Written by Dana Blankenhorn, Inactive on

In all the hullabaloo over health reform, Charles Silver and David Hyman write at The Health Care Blog, a key point of cost control has been lost.

Paying only for what works.

Silver and Hyman are law professors, not doctors. They point to a RAND Corp. study saying that "one-third or more of all procedures performed in the United States are of questionable benefit." (The illustration is from the study.)

What happened to this simple idea?

The way to enforce it is through comparative effectiveness. Analyze data from millions of patients, develop best practices, and move physicians toward the most cost-effective solution.

This is what every other country does, regardless of how they pay for care. Formularies drive care, based on cost effectiveness. Anyone who wants to go outside what works had better have a good explanation. Often, going outside what works is simply forbidden, or patients are told to buy it with their own money.

Isn't that how you set priorities? Why should governments or insurance companies act differently?

Unfortunately this was one of the first dominoes to fall in the debate. Reform opponents like Betsy McCaughey called this "getting between a patient and their doctor."

This happened in conjunction with the debate over the Obama stimulus, and the subject was health IT. The purpose of the HITECH Act's $19.2 billion in stimulus was to collect the data that would drive decisions on what to pay for.

McCaughey's scare worked. Explicit promises were made not to use comparative effectiveness in any way to deny care, not to use evidence to decide what we should pay for.

The alternative to evidence is politics.

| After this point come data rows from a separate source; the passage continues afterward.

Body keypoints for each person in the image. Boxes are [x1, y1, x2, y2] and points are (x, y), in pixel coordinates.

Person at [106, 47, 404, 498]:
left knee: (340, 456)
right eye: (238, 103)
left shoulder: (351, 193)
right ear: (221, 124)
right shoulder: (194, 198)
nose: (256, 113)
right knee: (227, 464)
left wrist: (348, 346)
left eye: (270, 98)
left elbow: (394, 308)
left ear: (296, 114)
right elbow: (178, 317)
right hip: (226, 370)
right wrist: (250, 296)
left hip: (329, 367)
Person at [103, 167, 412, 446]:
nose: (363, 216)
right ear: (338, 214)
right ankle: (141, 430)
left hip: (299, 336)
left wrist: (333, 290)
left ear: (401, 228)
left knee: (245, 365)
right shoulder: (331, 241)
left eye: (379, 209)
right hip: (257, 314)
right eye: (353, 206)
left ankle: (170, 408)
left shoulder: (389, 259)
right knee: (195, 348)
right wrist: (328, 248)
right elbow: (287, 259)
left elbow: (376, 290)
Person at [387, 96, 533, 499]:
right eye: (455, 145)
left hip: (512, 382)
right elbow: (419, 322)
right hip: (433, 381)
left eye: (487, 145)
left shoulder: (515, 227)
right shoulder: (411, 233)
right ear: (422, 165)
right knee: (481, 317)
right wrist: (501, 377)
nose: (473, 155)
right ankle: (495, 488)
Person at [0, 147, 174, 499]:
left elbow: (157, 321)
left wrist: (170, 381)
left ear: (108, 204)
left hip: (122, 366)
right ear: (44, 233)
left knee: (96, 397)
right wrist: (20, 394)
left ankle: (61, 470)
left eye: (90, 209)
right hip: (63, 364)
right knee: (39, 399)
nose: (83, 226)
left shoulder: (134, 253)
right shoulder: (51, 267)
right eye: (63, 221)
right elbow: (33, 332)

Silver and Hyman note that millions of insurance dollars are spent annually on entirely non-medical treatments like Christian Science, but there's more:

Lobbying from providers and supportive patients explains why many states already mandate coverage of elective services like in-vitro fertilization, massage therapy, and visits to athletic trainers. Concerns about the efficacy and cost-effectiveness of treatments are washed away by a stream of campaign contributions, and sad stories about patients who can only obtain the “necessary” services if the insurer will pay for them.

This is what is wrong with the present system. State regulation of insurance is based on politics, so your coverage includes any procedure that becomes politically powerful in your state. That's why insurance costs are rising through the roof.

There is nothing wrong with paying for prayer but it's not medicine, they write. There's nothing wrong with in-vitro fertilization but it's optional, not something everyone should have to cover.

Thus, by tossing away evidence as a way to rule-out certain coverages, you pay for a lot of stuff you don't need.

Silver and Hyman wrote to argue against a politically-motivated individual mandate. Any mandate should be based on science, not politics, and by giving up on comparative effectiveness early in the process, it became impossible to set that standard, either through the federal government or through the states.

If this was Betsy McCaughey's intent, she is fiendishly clever. Health care will remain a growth industry, because Americans will keep having to pay for stuff that doesn't work, regardless of whether reform passes or fails.